Segundo o Guia de Consumo Responsável de Pescado, da WWF-Brasil – organização não-governamental que integra o Fundo Mundial para a Natureza –, a sobrepesca e a falta de gestão pesqueira foram apontadas como os principais fatores para a redução do estoque e, consequentemente, para um possível colapso da atividade no Brasil. A pesca comercial é regida pela Política Nacional de Desenvolvimento Sustentável da Aquicultura e da Pesca, que ordena sobre diversas modalidades como a artesanal (por pescador profissional, de forma autônoma ou em regime de economia familiar); industrial (por pessoa física ou jurídica e envolve pescadores profissionais, empregados ou em regime de parceria por cotas-partes); científica (para pesquisa); amadora (por finalidade de lazer ou desporto) e de subsistência (para consumo doméstico).
Outros dados destacados no estudo reforçam a possibilidade de uma crise na pesca, pois mostram que os pescadores necessitam navegar distâncias cada vez maiores para encontrar estoques economicamente viáveis. Além disso, 58% do pescado avaliado pelo WWF-Brasil não é recomendado para consumo e, por outro lado, somente 28% das espécies possuem alternativas com certificação, enquanto o consumidor não tem acesso à procedência da qualidade do que come.
Com a avaliação e indicação de consumo sobre 38 espécies de pescado, o guia aponta ainda ações para minimizar o impacto negativo, como a rastreabilidade e a utilização de selos de sustentabilidade, iniciativas que dependem de um movimento coletivo e do poder público. Na perspectiva de contribuir com ações sustentáveis e inovadoras de produção de alimentos oriundos da aquicultura e da agricultura, a Universidade Federal do Rio Grande do Norte (UFRN) desenvolve o programa de extensão “Pescado na mesa: uma alternativa de produção sustentável para o semiárido”.
Fundamentada na garantia de acesso às tecnologias que viabilizem o melhor aproveitamento da água por meio de sistemas sustentáveis interligados, a extensão emprega na comunidade rural a técnica da aquaponia, baseada em sistemas multitróficos (resíduos alimentares reciclados como recursos), na utilização do extrato e da biomassa das macroalgas e no melhoramento e otimização da produção aquícola.
A aquaponia integra agricultura com aquicultura, produzindo pescado e vegetais, com a economia de água em torno de 70%, devido à recirculação no sistema. “A água fica presa e vai recirculando na estrutura dos canos. Então, ela não chega ao solo. Essa mesma água é para os peixes e para os vegetais orgânicos, pois não é preciso o uso de defensivos químicos ou agrotóxicos”, explica a coordenadora do “Pescado na mesa”, Virgínia Maria Cavalari Henriques, ao adicionar que os dejetos dos peixes servem de adubo para as plantas.

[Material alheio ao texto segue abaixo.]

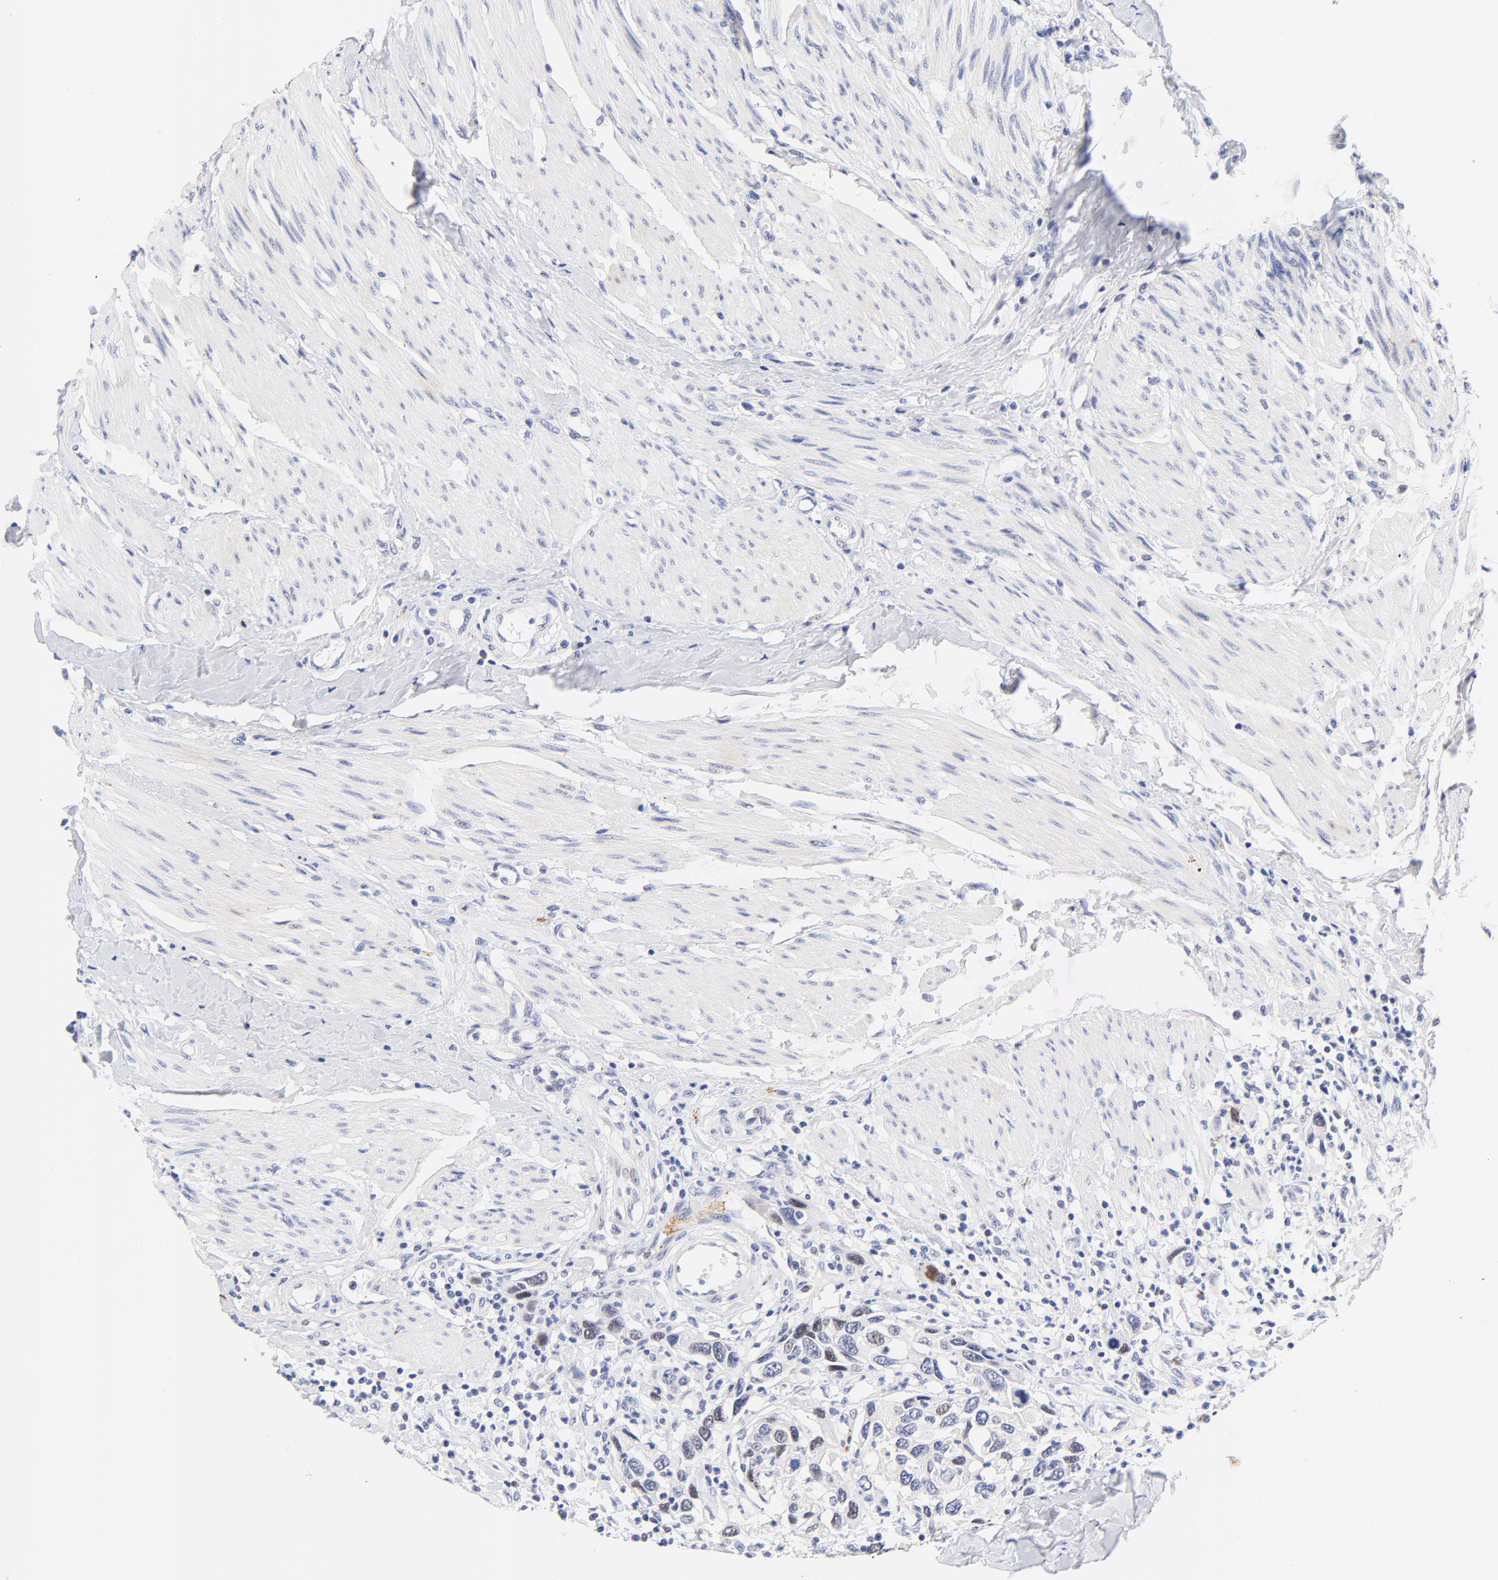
{"staining": {"intensity": "negative", "quantity": "none", "location": "none"}, "tissue": "urothelial cancer", "cell_type": "Tumor cells", "image_type": "cancer", "snomed": [{"axis": "morphology", "description": "Urothelial carcinoma, High grade"}, {"axis": "topography", "description": "Urinary bladder"}], "caption": "Human urothelial cancer stained for a protein using IHC reveals no staining in tumor cells.", "gene": "FAM117B", "patient": {"sex": "male", "age": 66}}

A produção de vegetais, peixe e camarão é sustentável, trazendo benefícios econômicos, sociais e culturais, por proporcionar alimentação, trabalho e fonte de renda para o produtor rural. “Para nossa região que tem calor, é preciso gerenciar a captação de água, por exemplo, desenvolvendo a cultura de armazenar a água da chuva. Também temos que utilizar outras ferramentas de agricultura, já que o solo é degradado pelas atividades do passado, como a mineração e o gado”.
Para que o sistema funcione perfeitamente, um critério essencial é a qualidade da água. Jerônimo Gomes Crisanto, 40 anos, é filho dos donos do sítio onde o programa é executado e faz a medição das propriedades da água com reagentes, os quais modificam a coloração da água, conforme a quantidade de amônia – quanto mais clara a cor, menos dejetos dos peixes na água. Contudo, ele lembra que ter a presença da substância não é negativo, visto que as hortaliças se nutrem do componente químico.
“Só o fato de ter amônia não é um indicativo ruim, ao contrário, visto que o subproduto da amônia é o nitrito e seu subproduto será o nitrato, que é a forma do nitrogênio que a planta consegue absorver”, explica o aluno de Engenharia de Aquicultura, Dalmo Múcio Silva dos Santos.
O estudante mostra que outra vantagem da aquaponia é a economia de energia porque o sistema funciona à base da gravidade, ou seja, a água chega ao tanque do peixe por meio de uma bomba elétrica. Após alcançar um nível exato de água, a movimentação segue o fluxo proporcionando a ida das fezes e dos restos de ração dos animais para o decantador, que segue para o biofiltro e converte amônia em nitrito e nitrato.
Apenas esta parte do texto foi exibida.